Adil Chihi will nach seinem im April zugezogenen Achillessehenriss beim 1. FC Köln bald wieder durchstarten. Und das obwohl die kommenden Wochen für ihn besonders hart werden: Als gläubiger Muslim darf er während des Fastenmonats Ramadan, der am Mittwoch beginnt, von Sonnenauf- bis Sonnenuntergang weder essen noch trinken.
Im SPOX-Interview spricht der 22-jährige Adel Chihi vom 1. FC Köln über Verletzungen, seinen Glauben und die deutsche Nationalmannschaft.
SPOX: Herr Chihi, wie geht es Ihnen?
Adil Chihi: Ich habe noch keine Bundesligaform, aber es geht mir schon ganz gut. Ich arbeite jeden Tag hart und es wird immer besser. Das Wichtigste ist, dass ich keine Schmerzen mehr habe.
SPOX: Zwei schwere Verletzungen kurz hintereinander - wie weit hat Sie das zurückgeworfen?
Chihi: Das war ein herber Rückschlag. Zuerst das Syndesmoseband und du denkst, 'jetzt komm, da musst du durch' und gleich darauf die Achillessehne. Das war schon hart, aber ich bin ein Kämpfer und komme wieder zurück. Das weiß ich.
SPOX: Wann wird das sein?
Chihi: Am liebsten schon heute. Aber schwer zu sagen, jeder Körper steckt das anders weg. Ich versuche so schnell wie möglich, aber auch kontrolliert, wieder heranzukommen.
SPOX: Haben Sie die neue Leitkultur des FC Köln schon verinnerlicht?
Chihi: Sie spielen auf die Rede von Wolfgang Overath an.
SPOX: Genau.
Chihi: Ich war zu der Zeit gerade in Donaustauf bei Klaus Eder in der Reha. Die anderen Spieler haben mir alles mitgeteilt. Aber das war nichts Neues für mich. Ich komme ja aus der Jugend des FC Köln und da lebst du das ja vor. Allein schon aus Dankbarkeit.
SPOX: Wie meinen Sie das?
Chihi: Als ich damals zu den Profis gestoßen bin, war das eine Ehre für mich. Ich habe dann meine Chance genutzt.

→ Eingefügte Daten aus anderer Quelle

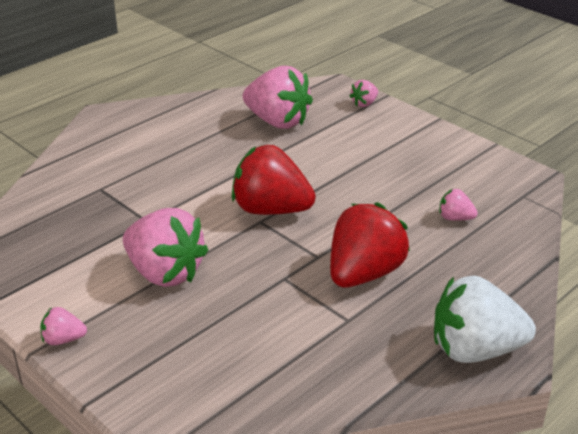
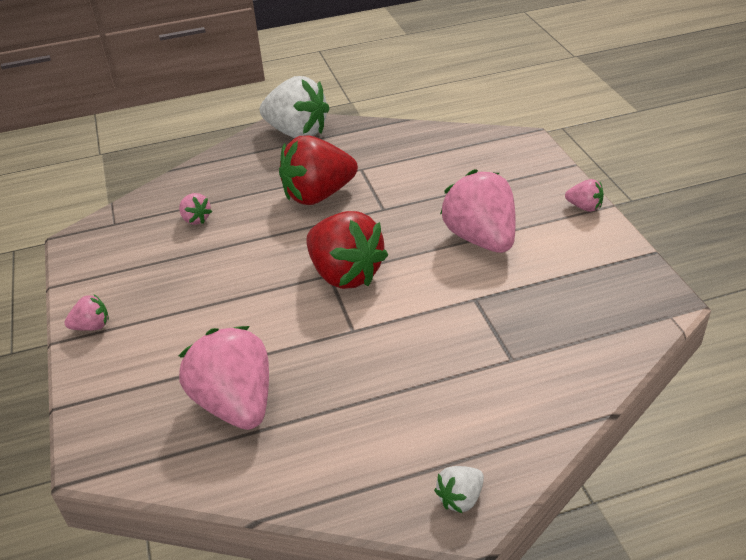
camera: 150 degrees left, 5 degrees up
(108, 119) = (460, 498): none -> white strawberry
(364, 103) = (102, 399): pink strawberry -> pink strawberry (92, 326)

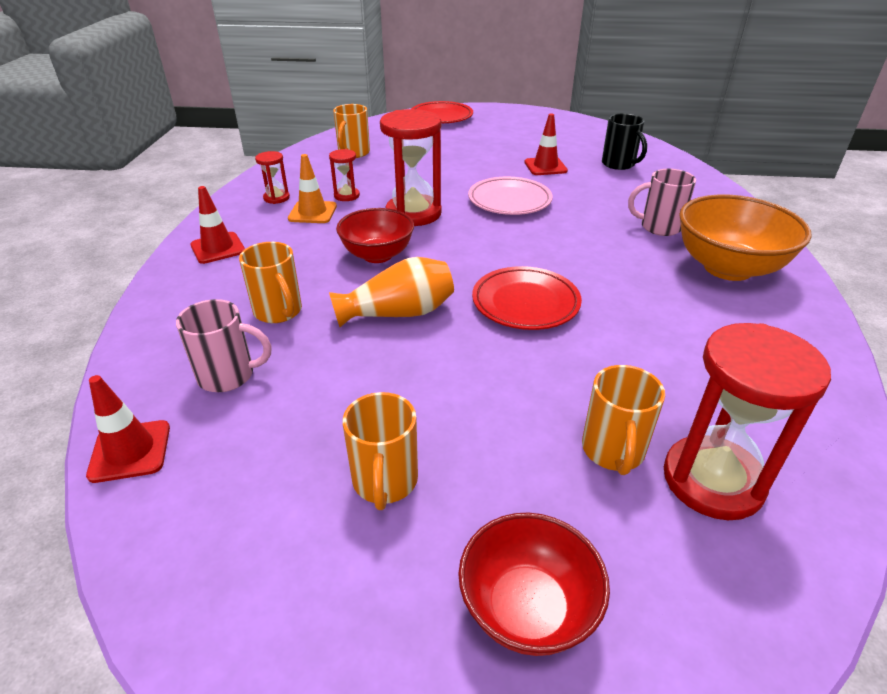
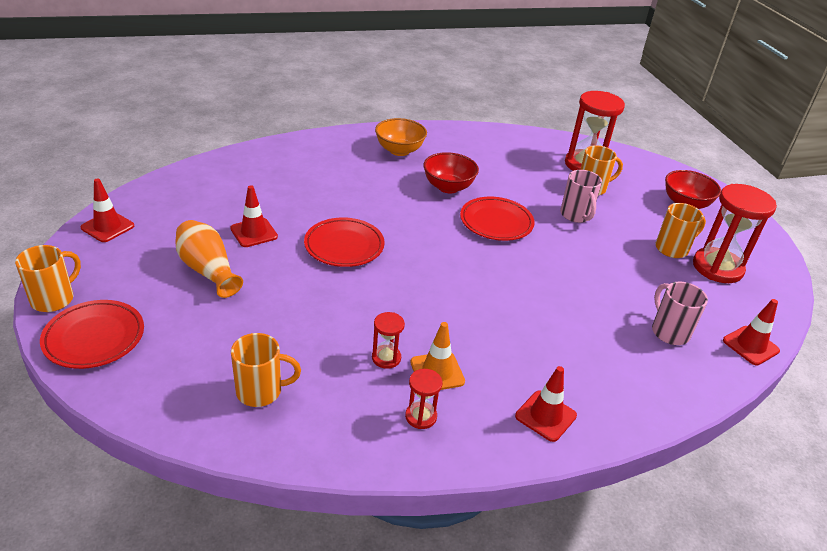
camera: 115 degrees left, 0 degrees up
(278, 312) = (595, 333): orange mug -> orange mug (54, 299)
(377, 255) = (485, 303): red bowl -> red bowl (448, 187)
(398, 313) = (549, 274): orange vase -> orange vase (208, 270)
(413, 213) = (400, 299): red hourglass -> red hourglass (717, 268)
(509, 201) = (344, 246): pink plate -> red plate
(568, 122) = (107, 227): none -> red traffic cone
(619, 164) = (233, 191): black mug -> none
(659, 227) = (355, 173): pink mug -> pink mug (576, 215)
(727, 268) = (399, 150): orange bowl -> orange bowl, size x0.66

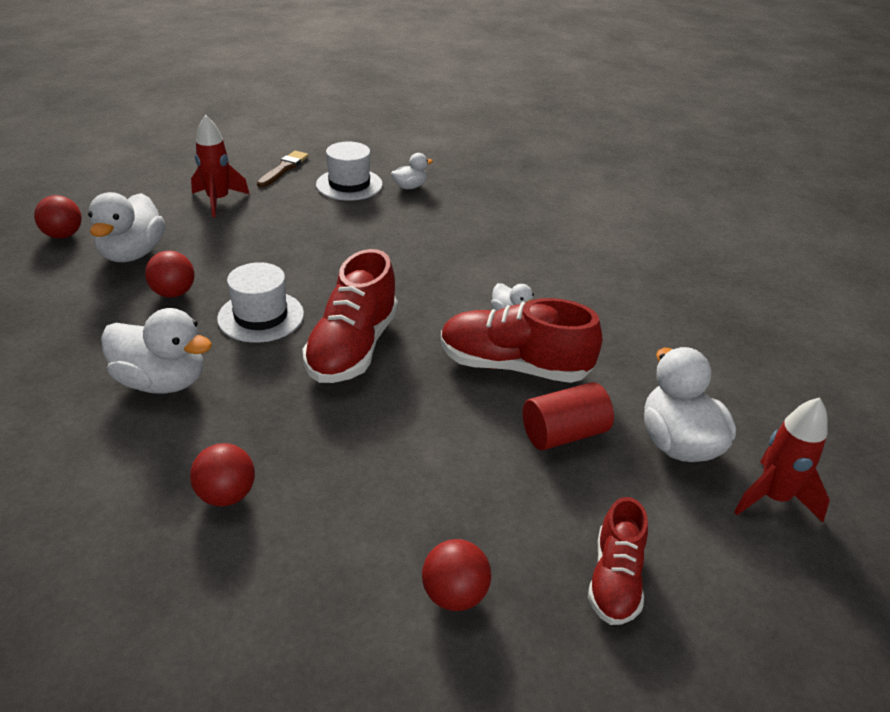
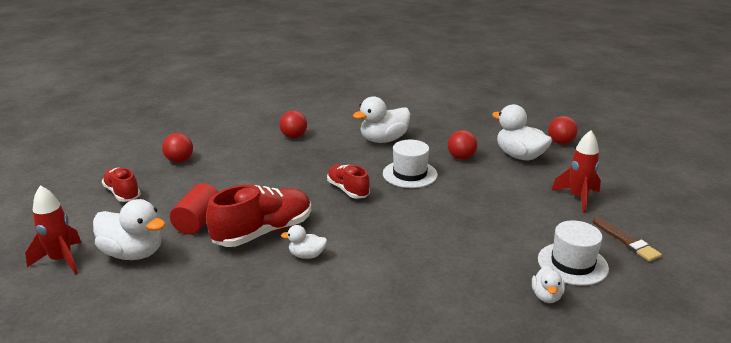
camera: 130 degrees right, 10 degrees down
(353, 348) = (348, 190): red shoe -> red shoe, size x0.61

Ich werde dem Verein mein Leben lang dankbar sein dafür, dass er mir eine solche Zukunft ermöglicht und das gebe ich jetzt mit einer professionellen Einstellung und guten Leistungen zurück.
SPOX: In der Rede Ihres Präsidenten ging es um Werte wie Disziplin, Teamgeist oder Identifikation - Werte, die Basis jeder Mannschaft sein sollten. Warum musste das in dieser Deutlichkeit angesprochen werden?
Chihi: Da haben Sie schon recht, aber ich glaube, es schadet ja nicht so was zu wiederholen, damit es auch jeder verinnerlicht.
SPOX: Wurde das vielleicht aber auch angesprochen, weil es in der abgelaufenen Saison eben keine Disziplin und keinen Teamgeist in der Mannschaft gab?
Chihi: Klar, wir hatten eine schwierige Saison, die Ergebnisse stimmten oft nicht, es gab Gesprächsbedarf. Aber solche Phasen kommen eben mal vor. Das wird diese Saison anders sein, da bin ich mir sicher.
SPOX: Haben Sie schon Veränderungen innerhalb der Mannschaft bemerkt?
Chihi: Das kann man schwer sagen. Wir haben diese Werte auch in der vergangenen Saison gelebt, nur stimmten eben die Ergebnisse nicht und dann heißt es schnell 'die Einstellung stimmt nicht'.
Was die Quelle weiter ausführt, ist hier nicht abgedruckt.